We are in an open space the size of an airplane hangar. No walls from one end of the building to the other, no ceiling for at least three floors up. The only illumination is the pale daylight creeping through a few slit windows. I see everything in vague outlines, like the room has been pumped full of dark fog. And through this fog, I see people. Hundreds of people surrounding hundreds of machines: steel presses and cutters and more complex things I can’t identify. Some of the machines are fully automated, like the one that rolls out little brass cylinders and the one that fills them with black powder and the one that caps them with cones of lead. Others need human assistance, like the one that sends packets of clay-like substance to an assembly station where a man embeds some electronics in the clay and inserts it under the lining of a metal briefcase.
“I know this,” M mumbles. “I know these machines.”
“We are pleased to announce the reopening of Gray River National,” Miller says, his voice echoing in the vast dimness as he wanders off ahead of us, “made possible by recent advancements in human resource management. We look forward to providing simplified but effective security to all branches of the Axiom family as it continues to grow . . .”
His voice fades into the shadows. We have stopped following him. It took a moment in the low light, but I have begun to notice peculiar traits in the workers. Their movements are loose and their eyes are disconnected from their tasks, staring out the windows as their hands twist screws and connect wires, as if they’re only operating these tools because they happened to bump into them. I hear Miller’s voice in the distance, talking to no one, a subtle overtone to the harsh melody of the factory, the grinding of metal and squeaking of rusty wheels. A worker near me lets his hand wander into a press and pulls it away with two fewer fingers. The stumps ooze black fluid in a steady, pulseless pour, and the man continues his work.
“They did it,” Julie whispers. “They did it without our help.”
I approach the worker warily. He doesn’t pause or look at me. There is no sign of awareness. “Who are you?” I ask him. “How did you get here?”
He works and bleeds silently.
“Why are you doing this?”
His eyes meet mine for barely a second. His movements stutter, then resume, and a memory appears in my head.
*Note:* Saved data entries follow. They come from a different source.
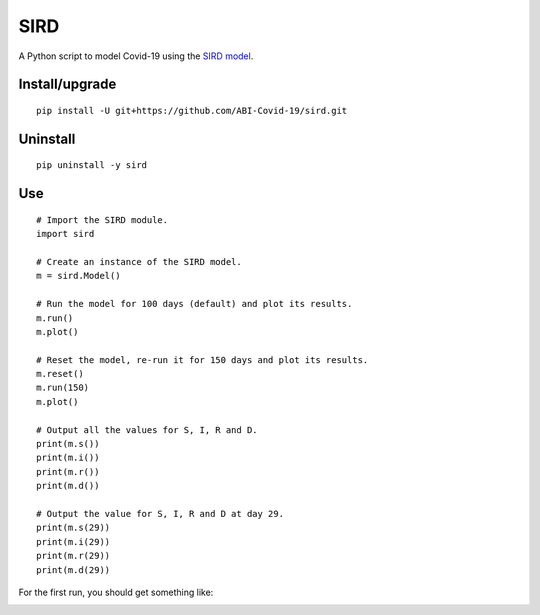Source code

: SIRD
====

A Python script to model Covid-19 using the `SIRD model <https://en.wikipedia.org/wiki/Compartmental_models_in_epidemiology#The_SIRD_model>`_.

Install/upgrade
---------------

::

 pip install -U git+https://github.com/ABI-Covid-19/sird.git

Uninstall
---------

::

 pip uninstall -y sird

Use
---

::

 # Import the SIRD module.
 import sird

 # Create an instance of the SIRD model.
 m = sird.Model()

 # Run the model for 100 days (default) and plot its results.
 m.run()
 m.plot()

 # Reset the model, re-run it for 150 days and plot its results.
 m.reset()
 m.run(150)
 m.plot()

 # Output all the values for S, I, R and D.
 print(m.s())
 print(m.i())
 print(m.r())
 print(m.d())

 # Output the value for S, I, R and D at day 29.
 print(m.s(29))
 print(m.i(29))
 print(m.r(29))
 print(m.d(29))

For the first run, you should get something like:

.. image:: res/figure.png
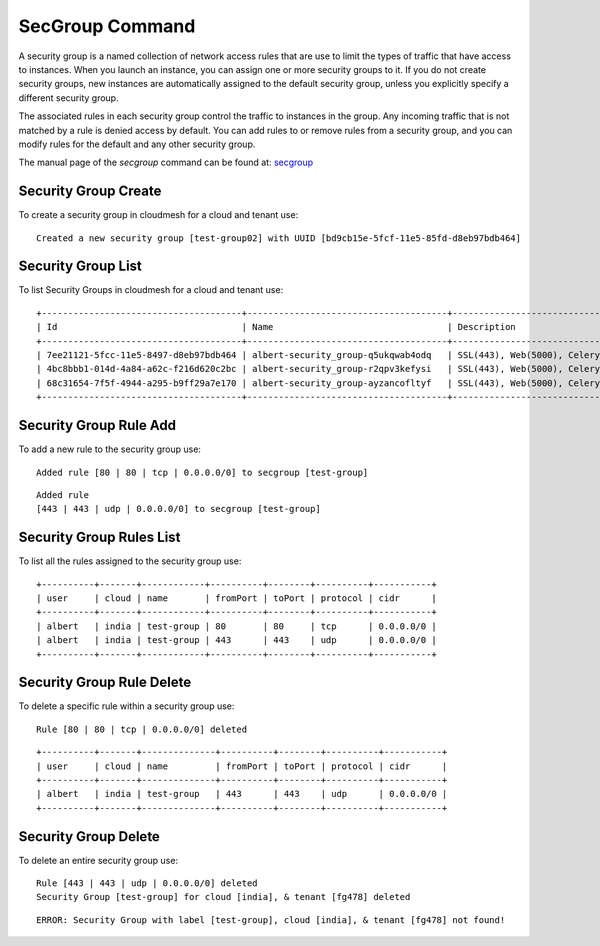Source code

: SecGroup Command
======================================================================

A security group is a named collection of network access rules
that are use to limit the types of traffic that have access to instances.
When you launch an instance, you can assign one or more security groups to it.
If you do not create security groups, new instances are automatically assigned to the default security group,
unless you explicitly specify a different security group.

The associated rules in each security group control the traffic to instances in the group.
Any incoming traffic that is not matched by a rule is denied access by default.
You can add rules to or remove rules from a security group,
and you can modify rules for the default and any other security group.

The manual page of the `secgroup` command can be found at: `secgroup
<../man/man.html#secgroup>`__


Security Group Create
----------------------

To create a security group in cloudmesh for a cloud and tenant use:

.. prompt:: bash, cm>
	    
  secgroup create --cloud india --tenant fg478 test-group02

::
   
   Created a new security group [test-group02] with UUID [bd9cb15e-5fcf-11e5-85fd-d8eb97bdb464]

Security Group List
--------------------

To list Security Groups in cloudmesh for a cloud and tenant use:

.. prompt:: bash, cm>
	    
  secgroup list --cloud india --tenant fg478

::
   
    +--------------------------------------+--------------------------------------+----------------------------------------------------+
    | Id                                   | Name                                 | Description                                        |
    +--------------------------------------+--------------------------------------+----------------------------------------------------+
    | 7ee21121-5fcc-11e5-8497-d8eb97bdb464 | albert-security_group-q5ukqwab4odq   | SSL(443), Web(5000), Celery-Flower(8888)           |
    | 4bc8bbb1-014d-4a84-a62c-f216d620c2bc | albert-security_group-r2qpv3kefysi   | SSL(443), Web(5000), Celery-Flower(8888)           |
    | 68c31654-7f5f-4944-a295-b9ff29a7e170 | albert-security_group-ayzancofltyf   | SSL(443), Web(5000), Celery-Flower(8888)           |
    +--------------------------------------+--------------------------------------+----------------------------------------------------+


Security Group Rule Add
------------------------

To add a new rule to the security group use:

.. prompt:: bash, cm>
	    
  secgroup rules-add --cloud india --tenant fg478 test-group 80 80 tcp  0.0.0.0/0

::
   
   Added rule [80 | 80 | tcp | 0.0.0.0/0] to secgroup [test-group]

.. prompt:: bash, cm>
	       
  secgroup rules-add --cloud india --tenant fg478 test-group 443 443 udp  0.0.0.0/0

::

    Added rule
    [443 | 443 | udp | 0.0.0.0/0] to secgroup [test-group]

Security Group Rules List
--------------------------

To list all the rules assigned to the security group use:

.. prompt:: bash, cm>
	    
  secgroup rules-list --cloud india --tenant fg478 test-group

::
   
    +----------+-------+------------+----------+--------+----------+-----------+
    | user     | cloud | name       | fromPort | toPort | protocol | cidr      |
    +----------+-------+------------+----------+--------+----------+-----------+
    | albert   | india | test-group | 80       | 80     | tcp      | 0.0.0.0/0 |
    | albert   | india | test-group | 443      | 443    | udp      | 0.0.0.0/0 |
    +----------+-------+------------+----------+--------+----------+-----------+

Security Group Rule Delete
---------------------------

To delete a specific rule within a security group use:

.. prompt:: bash, cm>
	    
  secgroup rules-delete --cloud india --tenant fg478 test-group 80 80 tcp 0.0.0.0/0

::
   
   Rule [80 | 80 | tcp | 0.0.0.0/0] deleted

.. prompt:: bash, cm>
	       
  secgroup rules-list india fg478 test-group

::
   
    +----------+-------+--------------+----------+--------+----------+-----------+
    | user     | cloud | name         | fromPort | toPort | protocol | cidr      |
    +----------+-------+--------------+----------+--------+----------+-----------+
    | albert   | india | test-group   | 443      | 443    | udp      | 0.0.0.0/0 |
    +----------+-------+--------------+----------+--------+----------+-----------+

Security Group Delete
----------------------

To delete an entire security group use:

.. prompt:: bash, cm>
	    
  secgroup delete --cloud india --tenant fg478 test-group

::
   
    Rule [443 | 443 | udp | 0.0.0.0/0] deleted
    Security Group [test-group] for cloud [india], & tenant [fg478] deleted

.. prompt:: bash, cm>
		
  secgroup rules-list --cloud india --tenant fg478 test-group

::
   
  ERROR: Security Group with label [test-group], cloud [india], & tenant [fg478] not found!

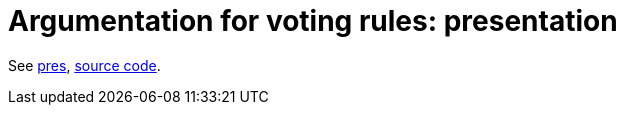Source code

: = Argumentation for voting rules: presentation

See https://github.com/oliviercailloux/voting-rule-argumentation-pres/raw/master/autoarg.pdf[pres], https://github.com/mi-ki/voting-rule-argumentation[source code].

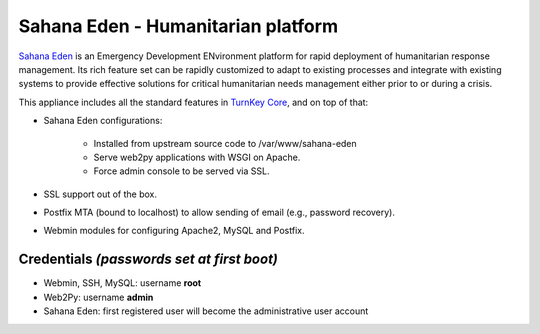 Sahana Eden - Humanitarian platform
===================================

`Sahana Eden`_ is an Emergency Development ENvironment platform for
rapid deployment of humanitarian response management. Its rich feature
set can be rapidly customized to adapt to existing processes and
integrate with existing systems to provide effective solutions for
critical humanitarian needs management either prior to or during a
crisis.

This appliance includes all the standard features in `TurnKey Core`_,
and on top of that:

- Sahana Eden configurations:
   
   - Installed from upstream source code to /var/www/sahana-eden
   - Serve web2py applications with WSGI on Apache.
   - Force admin console to be served via SSL.

- SSL support out of the box.
- Postfix MTA (bound to localhost) to allow sending of email (e.g.,
  password recovery).
- Webmin modules for configuring Apache2, MySQL and Postfix.

Credentials *(passwords set at first boot)*
-------------------------------------------

-  Webmin, SSH, MySQL: username **root**
-  Web2Py: username **admin**
-  Sahana Eden: first registered user will become the
   administrative user account


.. _Sahana Eden: http://sahanafoundation.org/products/eden/
.. _TurnKey Core: http://www.turnkeylinux.org/core
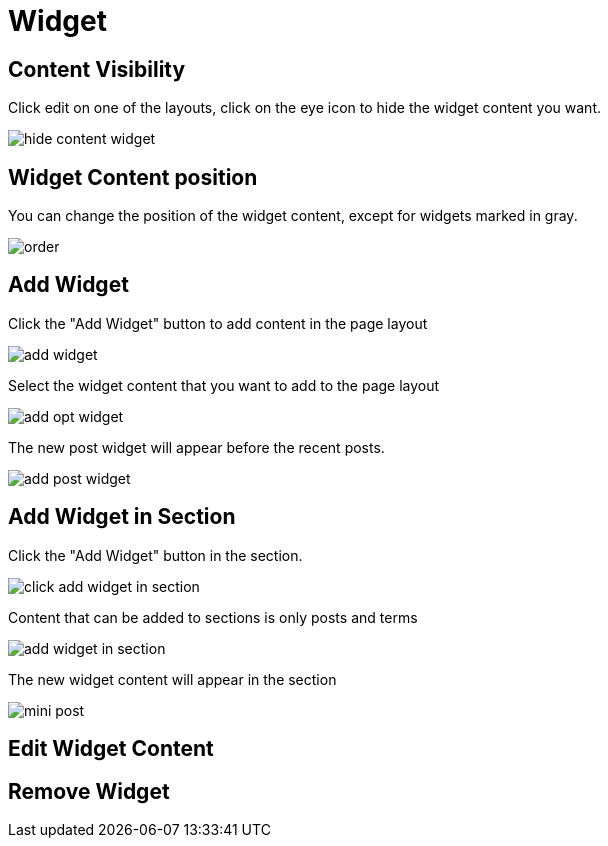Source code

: = Widget

== Content Visibility

Click edit on one of the layouts, click on the eye icon to hide the widget content you want.

image::hide-content-widget.png[align=center]

== Widget Content position

You can change the position of the widget content, except for widgets marked in gray.

image::order.jpeg[align=center]

== Add Widget

Click the "Add Widget" button to add content in the page layout

image::add-widget.png[align=center]

Select the widget content that you want to add to the page layout

image::add-opt-widget.png[align=center]

The new post widget will appear before the recent posts.

image::add-post-widget.png[align=center]

== Add Widget in Section

Click the "Add Widget" button in the section.

image::click-add-widget-in-section.png[align=center]

Content that can be added to sections is only posts and terms

image::add-widget-in-section.png[align=center]

The new widget content will appear in the section

image::mini-post.png[align=center]

== Edit Widget Content

== Remove Widget 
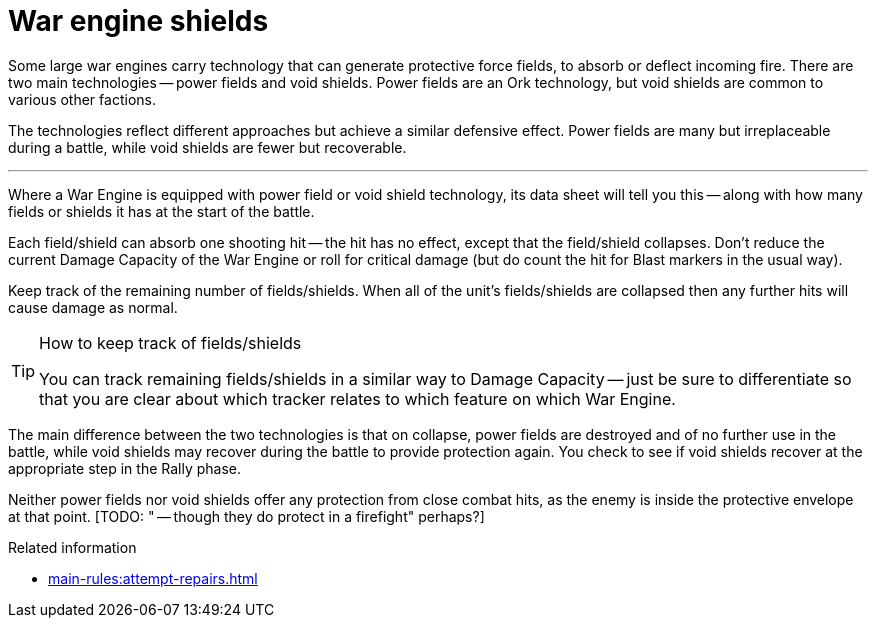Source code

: = War engine shields

Some large war engines carry technology that can generate protective force fields, to absorb or deflect incoming fire.
There are two main technologies -- power fields and void shields.
Power fields are an Ork technology, but void shields are common to various other factions.

The technologies reflect different approaches but achieve a similar defensive effect.
Power fields are many but irreplaceable during a battle, while void shields are fewer but recoverable.

---

Where a War Engine is equipped with power field or void shield technology, its data sheet will tell you this -- along with how many fields or shields it has at the start of the battle.

Each field/shield can absorb one shooting hit -- the hit has no effect, except that the field/shield collapses.
Don't reduce the current Damage Capacity of the War Engine or roll for critical damage (but do count the hit for Blast markers in the usual way).

Keep track of the remaining number of fields/shields.
When all of the unit's fields/shields are collapsed then any further hits will cause damage as normal.

[TIP]
.How to keep track of fields/shields
====
You can track remaining fields/shields in a similar way to Damage Capacity -- just be sure to differentiate so that you are clear about which tracker relates to which feature on which War Engine.
====

The main difference between the two technologies is that on collapse, power fields are destroyed and of no further use in the battle, while void shields may recover during the battle to provide protection again.
You check to see if void shields recover at the appropriate step in the Rally phase.

Neither power fields nor void shields offer any protection from close combat hits, as the enemy is inside the protective envelope at that point.
{blank}[TODO: " -- though they do protect in a firefight" perhaps?]

.Related information
* xref:main-rules:attempt-repairs.adoc[]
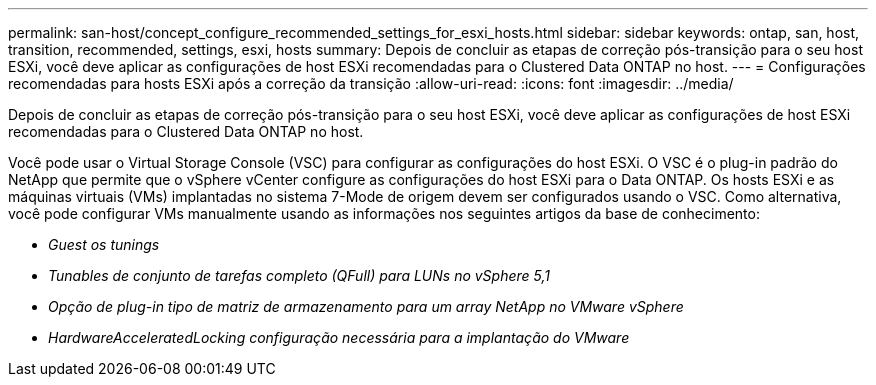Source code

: ---
permalink: san-host/concept_configure_recommended_settings_for_esxi_hosts.html 
sidebar: sidebar 
keywords: ontap, san, host, transition, recommended, settings, esxi, hosts 
summary: Depois de concluir as etapas de correção pós-transição para o seu host ESXi, você deve aplicar as configurações de host ESXi recomendadas para o Clustered Data ONTAP no host. 
---
= Configurações recomendadas para hosts ESXi após a correção da transição
:allow-uri-read: 
:icons: font
:imagesdir: ../media/


[role="lead"]
Depois de concluir as etapas de correção pós-transição para o seu host ESXi, você deve aplicar as configurações de host ESXi recomendadas para o Clustered Data ONTAP no host.

Você pode usar o Virtual Storage Console (VSC) para configurar as configurações do host ESXi. O VSC é o plug-in padrão do NetApp que permite que o vSphere vCenter configure as configurações do host ESXi para o Data ONTAP. Os hosts ESXi e as máquinas virtuais (VMs) implantadas no sistema 7-Mode de origem devem ser configurados usando o VSC. Como alternativa, você pode configurar VMs manualmente usando as informações nos seguintes artigos da base de conhecimento:

* _Guest os tunings_
* _Tunables de conjunto de tarefas completo (QFull) para LUNs no vSphere 5,1_
* _Opção de plug-in tipo de matriz de armazenamento para um array NetApp no VMware vSphere_
* _HardwareAcceleratedLocking configuração necessária para a implantação do VMware_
Not one from the basement, not from my first life but from my dusty, bloody second.
My relationship with most of my victims was simple: they tried to kill me, they tried to run away from me, and when those options failed, they screamed while I ate them. It was the standard stuff of wildlife documentaries. But there was one young man, perhaps a little unbalanced, perhaps unusually perceptive, who asked me questions while I hunted him. In his desperation, he tried to reason with me. Why are you doing this? he demanded. Why do you want to eat me? What does this get you? What is this for?
It was the only time anyone ever tried to reach me. All the others were happy to play out the standard scene of predator and prey. They had heard the reports and seen the movies; they knew what a zombie attack was supposed to look like and they played their role to the end, doing their part to maintain the narrative, awful but comforting in its consistency.
This young man ignored all that and did something absurd: he tried to communicate with the faceless symbol of relentless terror. And for a moment, it listened. His questions penetrated the thick crust around my consciousness, and a few cold synapses fired, generating a rare coherent thought. A simple answer: I don’t know.
My hesitation probably lasted about as long as this worker’s stutter. The young man’s boldness bought him just a few extra seconds of life. But what did it buy me?